One of the heroes in The Forgotten Man is Andrew Mellon, who was Secretary of the Treasury under Presidents Warren Harding, Calvin Coolidge and Herbert Hoover. Mellon is someone from whom we can learn a great deal in part because of how he was able to place the events of the Great Depression into the context of American economic history.
“He was under assault by the federal government for tax reasons, for antitrust reasons, and for various other pretexts that governments prosecute during downturns,” said Ms. Shlaes. "He wasn’t a bad man. Most of what he did was totally within the law. One of the themes of the New Deal is that crisis is forever and there would always need to be more programs. Reporters approached Mellon when he was turning 80 during one of his trials and said, ‘Mr. Mellon, a comment on your 80th birthday.’ They may have expected something really negative – here he was an old man and in court during the Depression. Instead Mellon said, that The Great Depression is just 'a bad quarter hour' in the glorious history of American economic growth. That was a rebuttal to those who were saying crisis was permanent and therefore required permanent bailout. Mellon was also saying I will not have my context altered by the political elite. Mellon was thinking to himself: I feel proud to say the Depression is just a little part of the American story because that is my forecast, and I have a pretty good record of forecasts."
“We often talk about how FDR was a light in the dark. Mellon was also a light – to those who thought about business, about the small entrepreneur. It was a wonderful thing for Mellon to say at that gloomy moment in the mid-thirties.”
When asked, Ms. Shlaes also offered a few thoughts for President Obama on how to deal with the current economic crisis based on the lessons learned from the New Deal.
“Crisis perpetuates itself. To assume that all the laws of economics no longer hold just because of this crisis is probably not the right move. What we’re after is a format for growth of the economy. Politically this argument will be considered absurd, but the reality is if we made the U.S. relatively competitive by cutting the capital gains tax, the corporate tax and lower income taxes, and by establishing thorough, reliable regulation of financial markets, you would see growth.
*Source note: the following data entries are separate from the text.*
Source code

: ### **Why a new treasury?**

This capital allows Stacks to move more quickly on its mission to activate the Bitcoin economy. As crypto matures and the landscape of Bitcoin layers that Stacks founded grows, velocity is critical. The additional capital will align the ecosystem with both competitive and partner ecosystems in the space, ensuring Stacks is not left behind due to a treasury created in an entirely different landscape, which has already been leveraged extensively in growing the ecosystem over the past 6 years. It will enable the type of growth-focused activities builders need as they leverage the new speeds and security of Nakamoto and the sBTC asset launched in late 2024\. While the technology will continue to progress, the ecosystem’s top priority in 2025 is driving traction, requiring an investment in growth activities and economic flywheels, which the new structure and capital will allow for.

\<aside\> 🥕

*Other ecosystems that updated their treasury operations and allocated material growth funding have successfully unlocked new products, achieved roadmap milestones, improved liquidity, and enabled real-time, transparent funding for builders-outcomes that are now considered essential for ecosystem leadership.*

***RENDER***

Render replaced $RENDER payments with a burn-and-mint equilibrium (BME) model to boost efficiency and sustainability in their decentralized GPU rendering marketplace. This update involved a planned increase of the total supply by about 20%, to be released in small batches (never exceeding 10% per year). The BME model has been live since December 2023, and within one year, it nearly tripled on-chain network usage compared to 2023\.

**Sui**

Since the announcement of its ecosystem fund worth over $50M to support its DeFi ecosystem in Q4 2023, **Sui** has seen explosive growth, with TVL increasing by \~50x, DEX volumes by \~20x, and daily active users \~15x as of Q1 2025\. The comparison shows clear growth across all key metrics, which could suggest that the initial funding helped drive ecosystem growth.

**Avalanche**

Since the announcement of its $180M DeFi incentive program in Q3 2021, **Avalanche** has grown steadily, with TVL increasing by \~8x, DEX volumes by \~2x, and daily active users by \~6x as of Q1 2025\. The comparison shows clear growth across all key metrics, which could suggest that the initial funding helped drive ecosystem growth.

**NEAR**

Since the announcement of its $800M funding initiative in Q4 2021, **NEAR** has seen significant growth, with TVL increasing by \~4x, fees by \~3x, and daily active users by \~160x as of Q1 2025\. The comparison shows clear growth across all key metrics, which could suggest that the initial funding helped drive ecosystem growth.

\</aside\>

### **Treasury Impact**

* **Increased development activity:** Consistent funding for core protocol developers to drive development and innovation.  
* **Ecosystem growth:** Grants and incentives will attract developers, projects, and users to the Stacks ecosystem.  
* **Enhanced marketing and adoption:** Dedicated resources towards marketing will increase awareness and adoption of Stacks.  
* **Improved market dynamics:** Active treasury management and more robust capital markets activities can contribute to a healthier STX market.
We would be able, at least conceivably, to put this period in context as our own ‘bad quarter hour’ as Mellon said. What we run the risk of with the current policy, Democrat or Republican, is prolonging the current downturn by treating the whole experience as a national crisis, almost a personal crisis. It is New Deal narcissism to turn this into something about us as if we’re alone in the world. We’re not alone in the world. We have to compete with Europe and Asia and to indulge all our desires for reform when we need to stay relatively competitive is probably unwise and too costly.”